Bakal calon anggota Dewan Perwakilan Rakyat (DPR), DPR Daerah (DPRD) provinsi, dan DPRD kabupaten/kota adalah warga negara Indonesia dan harus memenuhi persyaratan “bukan mantan terpidana bandar narkoba, kejahatan seksual terhadap anak, atau korupsi.” Demikian bunyi pengaturan di Pasal 8 ayat (1) huruf j di dalam Peraturan Komisi Pemilihan Umum (PKPU) tentang Pencalonan Anggota DPR dan DPRD yang telah ditetapkan KPU dan diunggah ke dalam website jdih.kpu.go.id pada 30 Juni 2018.
Pengaturan tersebut menekankan persyaratan kepada subjek hukum individu sehingga memunculkan persepsi bahwa aturan ini melanggar hak asasi orang dengan status mantan terpidana kasus korupsi. Alasan hak asasi warga negara dijadikan alasan oleh banyak pihak, seperti partai politik dan Kementerian Hukum dan Hak Asasi Manusia (Kemenkumham) untuk menolak PKPU.
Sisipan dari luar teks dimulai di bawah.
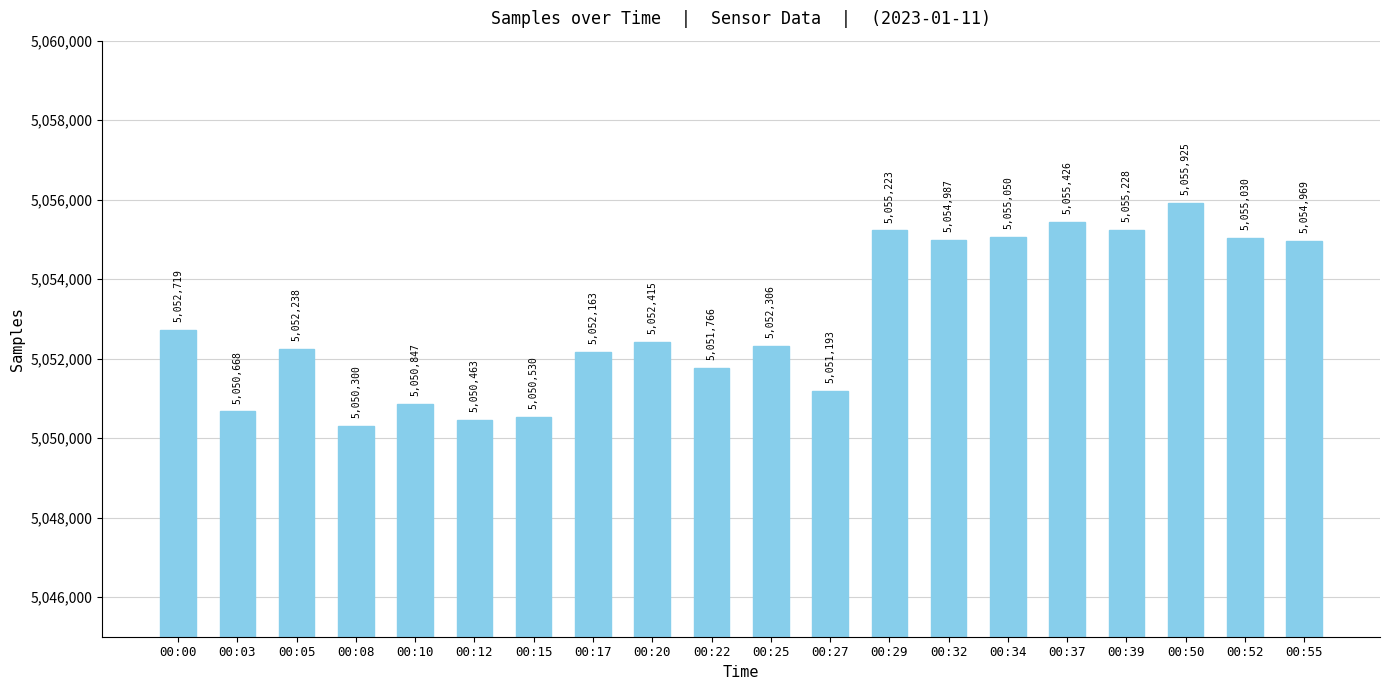

What is the minimum value shown in the chart?

5050300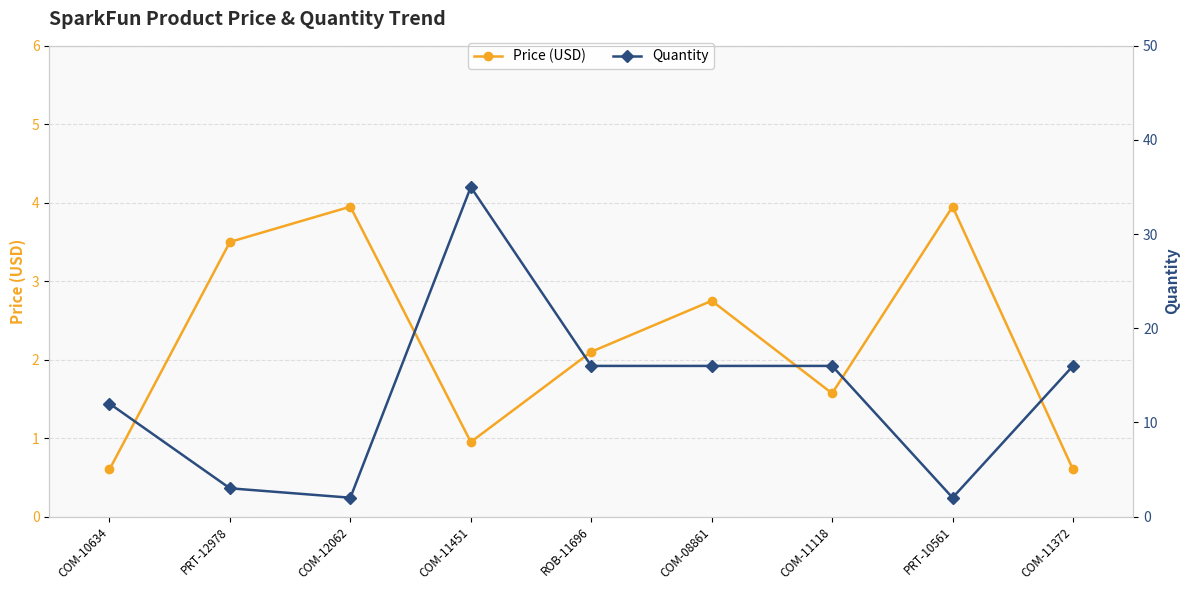

Count the number of data series in this chart.

2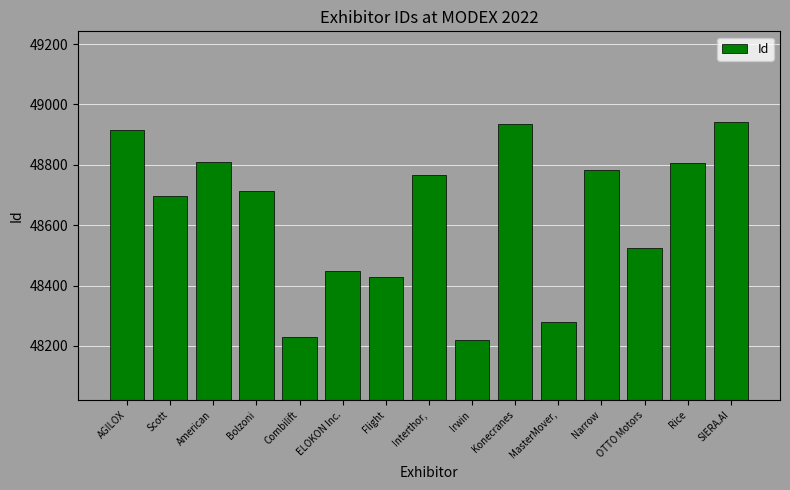

Which has a higher value, Interthor, or Flight?

Interthor,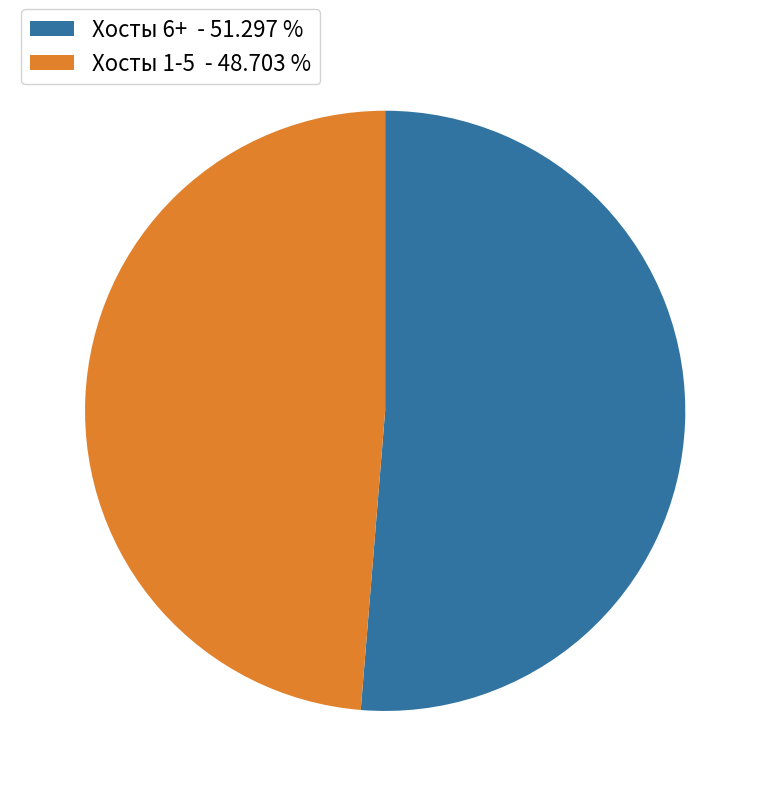

Is there any slice that represents more than half of the pie?

Yes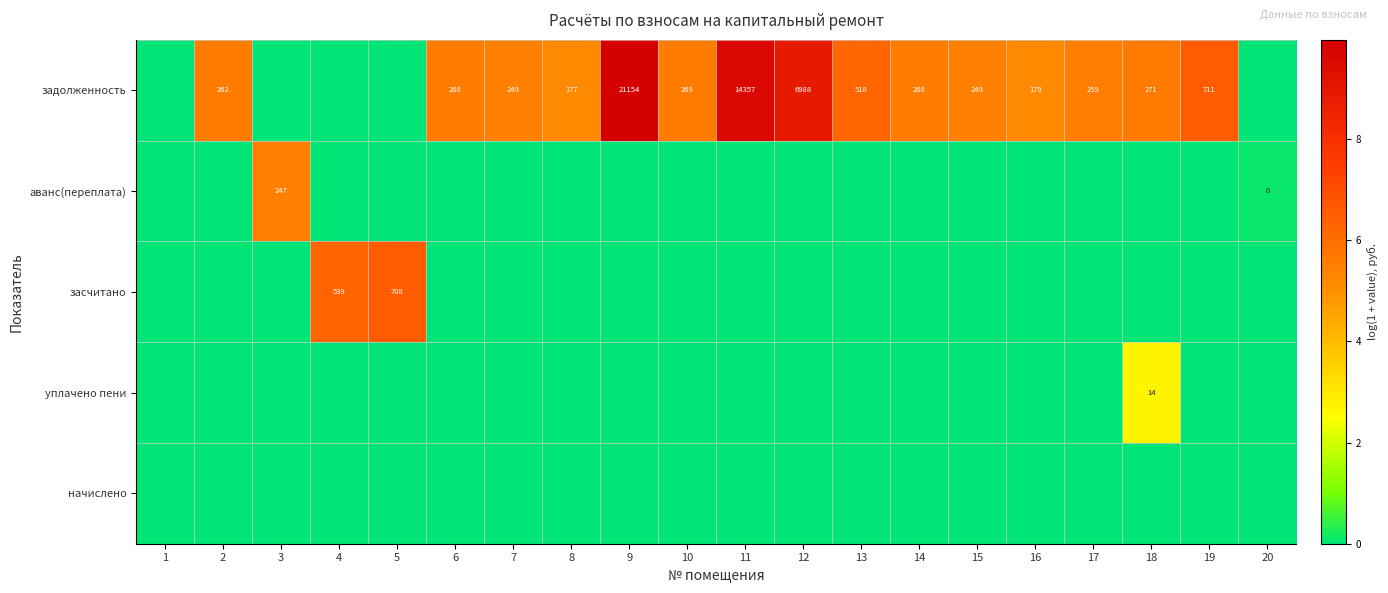

What is the difference between the задолженность values at 19 and 7?

462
Namun, sebagaimana dikatakan oleh Koordinator Divisi Korupsi Politik Indonesia Corruption Watch (ICW), Donal Fariz, KPU dengan cerdas mengubah subjek yang terikat untuk memenuhi persyaratan pengajuan bakal calon. Dalam PKPU No.20/2018 yang telah diundangkan oleh Kemenkumham pada 3 Juli 2018, KPU mewajibkan agar partai politik menandatangani pakta integritas pencalonan anggota DPR dan DPRD. Pakta berisikan pesertjuan bahwa partai politik akan melakukan seleksi bakal calon secara demokratis dan terbuka, serta tidak menyertakan mantan terpidana bandar narkoba, kejahatan seksual terhadap anak, dan korupsi.
“Pada Pasal 4 dan 6 ayat 1 huruf e PKPU No.20/2018, yang diatur instrumennya adalah dari pakta integritas. Jadi, subjeknya bukan lagi calon, tapi partai yang dipaksakan untuk tidak mencalonkan orang yang punya rekam jejak buruk. Jadi KPU menggeser subjeknya. Cerdas sekali!” kata Donal pada diskusi “PKPU Larangan Napi Korupsi Nyaleg Diundangkan, KPU Harus Waspadai Gugatan ke MA” di kantor ICW, Kalibata, Jakarta Selatan (5/7).
Donal mengatakan, aturan ini berhasil memenangkan perspektif hukum tentang hak asasi warga negara untuk dapat dipilih dan memilih yang dijamin oleh putusan Mahkamah Konstitusi (MK). KPU tak melarang individu mantan narapidana tiga kejahatan luar biasa untuk mencalonkan, tetapi melarang partai politik untuk mencalonkan mantan narapidana kejahatan luar biasa.
“Kalau kemarin partai politik santai aja karena merasa aturan ini mudah dimentahkan karena dianggap bertentangan dengan putusan MK. Karena subjek MK itu kan individu. Nah, PKPU melarang partai politiknya. Saya rasa ini akan membuat partai politik kalang kabut,” ujar Donal.